→ **Quoted passage**
As illustrated in FIGS. 1G and 2, the release features for the swage 112 provide the ability to release the swage 112 from the extended position thereby causing the spring 192 to act on the piston 188 and pull back in the collets 190, such as depicted in FIG. 1G. While the swage 112 may collapse to have an outer diameter smaller than an inner diameter of the tubing 402 prior to expansion of the tubing 402, the outer diameter of the swage 112 when collapsed may, for some embodiments, remain larger than the inner diameter of the tubing 402 prior to expansion of the tubing 402. Applying an identified overpressure to the tool 400 provides sufficient force via the piston 188 and the collets 190 coupled to the piston 188 to cause an outward facing shoulder of the piston 188 to bears on the shear pinned ring 202 until broken free or released to permit movement of the ring 202 with the piston 188. As a result of the shear pinned ring 202 being released and making the snap ring 200 thus unfixed, the spring 192 may function to retract the swage 112 once pressure is relieved from the tool 400.

→ **Rows**
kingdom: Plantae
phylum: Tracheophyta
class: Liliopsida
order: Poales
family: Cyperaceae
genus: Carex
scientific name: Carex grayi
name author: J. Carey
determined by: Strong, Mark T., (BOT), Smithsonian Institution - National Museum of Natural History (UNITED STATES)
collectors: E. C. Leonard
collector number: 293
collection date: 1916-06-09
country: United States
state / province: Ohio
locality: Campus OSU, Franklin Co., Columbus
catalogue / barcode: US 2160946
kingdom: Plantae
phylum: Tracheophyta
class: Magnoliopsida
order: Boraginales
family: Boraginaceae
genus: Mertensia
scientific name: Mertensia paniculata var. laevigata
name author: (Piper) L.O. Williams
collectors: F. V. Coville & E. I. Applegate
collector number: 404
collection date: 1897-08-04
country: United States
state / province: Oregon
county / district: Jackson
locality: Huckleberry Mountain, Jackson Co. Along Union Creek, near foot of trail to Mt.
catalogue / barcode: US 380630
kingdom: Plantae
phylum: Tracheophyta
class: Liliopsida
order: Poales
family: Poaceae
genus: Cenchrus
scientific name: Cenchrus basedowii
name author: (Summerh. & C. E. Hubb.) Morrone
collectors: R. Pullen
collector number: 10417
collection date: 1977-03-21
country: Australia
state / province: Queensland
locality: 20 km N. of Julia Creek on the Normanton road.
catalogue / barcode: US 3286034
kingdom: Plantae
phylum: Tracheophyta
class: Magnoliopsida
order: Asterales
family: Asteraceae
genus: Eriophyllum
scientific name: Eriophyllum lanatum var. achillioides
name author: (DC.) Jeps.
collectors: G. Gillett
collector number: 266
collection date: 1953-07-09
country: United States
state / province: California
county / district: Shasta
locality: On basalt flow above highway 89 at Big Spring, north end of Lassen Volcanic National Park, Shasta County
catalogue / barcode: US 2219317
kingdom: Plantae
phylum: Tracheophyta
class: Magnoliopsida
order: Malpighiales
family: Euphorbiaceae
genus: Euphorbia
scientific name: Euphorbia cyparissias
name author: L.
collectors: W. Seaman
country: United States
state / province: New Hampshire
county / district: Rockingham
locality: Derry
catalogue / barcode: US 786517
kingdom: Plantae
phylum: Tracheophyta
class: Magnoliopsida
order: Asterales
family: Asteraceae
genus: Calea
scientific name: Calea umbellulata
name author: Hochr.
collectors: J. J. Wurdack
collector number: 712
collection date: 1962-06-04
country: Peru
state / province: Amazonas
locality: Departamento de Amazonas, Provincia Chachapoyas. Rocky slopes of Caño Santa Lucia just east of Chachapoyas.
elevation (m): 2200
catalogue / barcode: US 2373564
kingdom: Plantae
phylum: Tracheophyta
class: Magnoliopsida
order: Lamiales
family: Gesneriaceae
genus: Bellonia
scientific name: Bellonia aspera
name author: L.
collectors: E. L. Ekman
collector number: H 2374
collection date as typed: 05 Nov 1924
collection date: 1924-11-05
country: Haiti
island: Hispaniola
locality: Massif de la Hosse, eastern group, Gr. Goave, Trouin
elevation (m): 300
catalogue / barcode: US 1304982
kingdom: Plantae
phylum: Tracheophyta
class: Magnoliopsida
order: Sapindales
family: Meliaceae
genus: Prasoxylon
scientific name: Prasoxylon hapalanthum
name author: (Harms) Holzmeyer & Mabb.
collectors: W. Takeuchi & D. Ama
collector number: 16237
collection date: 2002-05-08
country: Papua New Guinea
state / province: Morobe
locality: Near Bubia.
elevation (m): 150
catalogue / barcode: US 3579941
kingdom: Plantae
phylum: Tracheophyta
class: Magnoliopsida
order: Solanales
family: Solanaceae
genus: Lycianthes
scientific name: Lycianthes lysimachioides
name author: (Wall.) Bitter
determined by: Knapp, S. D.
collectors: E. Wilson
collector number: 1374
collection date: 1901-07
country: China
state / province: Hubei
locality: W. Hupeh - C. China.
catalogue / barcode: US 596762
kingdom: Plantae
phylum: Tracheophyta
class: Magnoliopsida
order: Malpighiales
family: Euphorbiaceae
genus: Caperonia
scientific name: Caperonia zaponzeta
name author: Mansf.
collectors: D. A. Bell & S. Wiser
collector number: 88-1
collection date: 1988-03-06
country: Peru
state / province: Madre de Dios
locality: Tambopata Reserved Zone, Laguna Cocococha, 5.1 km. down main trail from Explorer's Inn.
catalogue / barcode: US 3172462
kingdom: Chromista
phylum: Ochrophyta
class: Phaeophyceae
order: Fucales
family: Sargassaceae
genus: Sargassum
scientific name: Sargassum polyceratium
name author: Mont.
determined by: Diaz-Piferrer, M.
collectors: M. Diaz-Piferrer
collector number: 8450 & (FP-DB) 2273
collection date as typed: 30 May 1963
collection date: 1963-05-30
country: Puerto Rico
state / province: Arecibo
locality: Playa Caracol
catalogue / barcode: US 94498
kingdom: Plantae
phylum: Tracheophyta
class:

→ **What is being asked**
Continue the patent passage about releasing the swage from its extended position, starting after its last sentence.

→ **Result for this exercise**
The overpressure may further subsequently shift an overpressure sleeve 199 that provides the ball seat 194. Drain opening shear pins 185 hold the overpressure sleeve 199 blocking an overpressure drain 198 during normal operation of the tool 400. After the overpressure causes retraction of the swage 112, the shear pins 185 fail permitting the overpressure sleeve 199 to move and open the overpressure drain 198 such that a wet string does not have to be pulled out of the well since fluid exits from the tool 400 and the work string 404 through the overpressure drain 198.

A relatively larger redundant ball seat 189, disposed above the overpressure drain 198 may be utilized should the overpressure sleeve 199 shift prior to retraction of the swage 112. The redundant ball seat 189 therefore enables an even greater overpressure to be applied for causing hydraulic based retraction of the swage 112 as described heretofore. A third redundant option for retracting the swage 112, if stuck, involves mechanical pulling of the tool 400 using forces (e.g., 90,700 kilograms) exceeding those required for expanding the tubing 402. This pulling of the inner string 158 while the swage 112 is stuck causes the swage release shear pins 187 to fail and hence loading beyond holding capacity of the shear pinned ring 202 resulting in release of the piston 188, as occurs with the hydraulic based retraction options. The spring 192 may then function to retract the swage 112.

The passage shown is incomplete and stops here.